The growth behavior of earlier passage HiPSC is dynamic, which is an intrinsic characteristic of HiPSC. As a consequence, the doubling time of HiPSC lines is not very informative, as it changes over the time that the line is sub-cultured. It is not uncommon that lower passage HiPSC need to be propagated with lower split ratios, while HiPSC cultured for a larger number of passages may present a faster growth. It is also important to note that the format of HiPSC culture (colonies vs. monolayer), the HiPSC media as well as the extracellular matrix used can all impact HiPSC growth kinetics.
What kind of medium should I use for these HiPSC?

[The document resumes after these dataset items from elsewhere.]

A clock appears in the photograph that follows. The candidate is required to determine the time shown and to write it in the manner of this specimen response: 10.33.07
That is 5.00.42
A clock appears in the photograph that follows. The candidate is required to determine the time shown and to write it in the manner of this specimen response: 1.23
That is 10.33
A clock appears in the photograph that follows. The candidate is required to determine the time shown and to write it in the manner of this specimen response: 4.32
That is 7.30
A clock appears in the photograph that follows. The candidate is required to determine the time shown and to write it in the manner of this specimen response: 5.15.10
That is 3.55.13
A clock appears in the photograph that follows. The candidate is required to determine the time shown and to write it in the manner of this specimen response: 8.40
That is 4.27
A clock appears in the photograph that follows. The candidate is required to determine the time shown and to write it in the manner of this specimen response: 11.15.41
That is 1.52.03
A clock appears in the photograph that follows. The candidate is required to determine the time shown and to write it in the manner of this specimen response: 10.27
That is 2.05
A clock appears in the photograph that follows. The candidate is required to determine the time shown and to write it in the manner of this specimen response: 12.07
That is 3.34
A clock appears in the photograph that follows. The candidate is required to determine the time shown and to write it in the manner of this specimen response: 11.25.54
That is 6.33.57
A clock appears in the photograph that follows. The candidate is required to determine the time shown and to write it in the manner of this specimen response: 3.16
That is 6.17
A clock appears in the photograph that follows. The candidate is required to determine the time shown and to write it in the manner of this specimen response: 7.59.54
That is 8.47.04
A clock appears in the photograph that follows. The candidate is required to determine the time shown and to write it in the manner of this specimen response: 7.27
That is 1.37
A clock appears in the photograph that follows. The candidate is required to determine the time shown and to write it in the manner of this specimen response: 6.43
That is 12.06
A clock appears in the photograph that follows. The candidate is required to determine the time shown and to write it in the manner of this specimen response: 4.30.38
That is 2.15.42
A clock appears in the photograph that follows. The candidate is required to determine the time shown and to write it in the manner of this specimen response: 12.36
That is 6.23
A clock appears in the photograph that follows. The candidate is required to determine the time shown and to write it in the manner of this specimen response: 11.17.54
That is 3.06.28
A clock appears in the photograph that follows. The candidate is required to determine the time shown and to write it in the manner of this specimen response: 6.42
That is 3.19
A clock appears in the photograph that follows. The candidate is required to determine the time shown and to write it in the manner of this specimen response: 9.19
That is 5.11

Our goal is to provide the very best media, facilitate technical support, and reduce variables when troubleshooting -- topics pertinent to HiPSC. As such, Cell Applications, Inc. guarantees cell performance and provides warranty replacement when cells are cultured with CAI media & reagents. Our HiPSC are expanded in Human Induced Pluripotent Stem Cell (HiPSC) Growth Medium, available from Cell Applications, Inc., [Certain similar formations go by the name "Essential 8TM (E8)" medium]. Likewise, when thawing and starting a culture of HiPSC to perform initial propagation, our instructions call for the use of CAI's HiPSC Growth Medium, as well as HiPSC Coating Solution for culture ware (a preparation analogous to Matrigel®). If protocols or situations deman, customers may utilize media from other manufacturers, as long as several passages are included for the cells to adjust to the new medium.
What is ROCK Inhibitor, and why should it be used with HiPSC?
ROCK is an abbreviation for Rho-Associated Protein Kinase. Y-27632 is a small molecule inhibitor selective for ROCK1. Targeting ROCK1 is known to increase stem cell survival & cloning efficiency, without affecting pluripotency.
What do you mean by “1 Billion – 1 Lot – 1 Week?”
With unprecedented scale, large quantities of HiPSC can be generated through our on-demand HiPSC production and expansion services. For example, over one billion HiPSC from one lot can be expanded in a week. Depending on the project scope & cell type, a little extra time for QC may be needed.
Compared to your method, how long would it take my own lab to make a billion cells?
An estimated 40 human hours (spread across multiple weeks) would be needed to make a billion cells the traditional way. The work would require at least 3 highly trained people, and regular personnel turnover means even more time is wasted in training. Another bigger issue is consistency across the batch. Traditional methods equate to thousands of manual maneuvers and have many opportunities for mistakes and contamination. We provide the cells from a single lot of material, with many fewer steps and much less hands-on time. Bottom line, laboratory staff report spending 30 to 80% of their time in manual labor generating and tending to HiPSC the "usual ways". Wouldn't you rather have them running meaningful, value-added experiments?
You've compared HiPSC technology with the computer industry. How so?
Robert Petcavich, Co-founder at our partner StemoniX says, "we view stem cells as chemical microprocessors. Instead of processing electrons like computer chips, cells compute chemical information based in the DNA. So we have borrowed micro manufacturing techniques and processes from the semiconductor industry to scale cell production. We use highly automated manufacturing equipment in a very clean and sterile environment, which has been modified for our protocols to produce billions of cells per week. Because we produce the cells all at the same time the cell-to-cell quality is identical which is important when screening for drug compounds to maintain data fidelity. Our patent-pending manufacturing details are proprietary and allow us to be a low cost producer."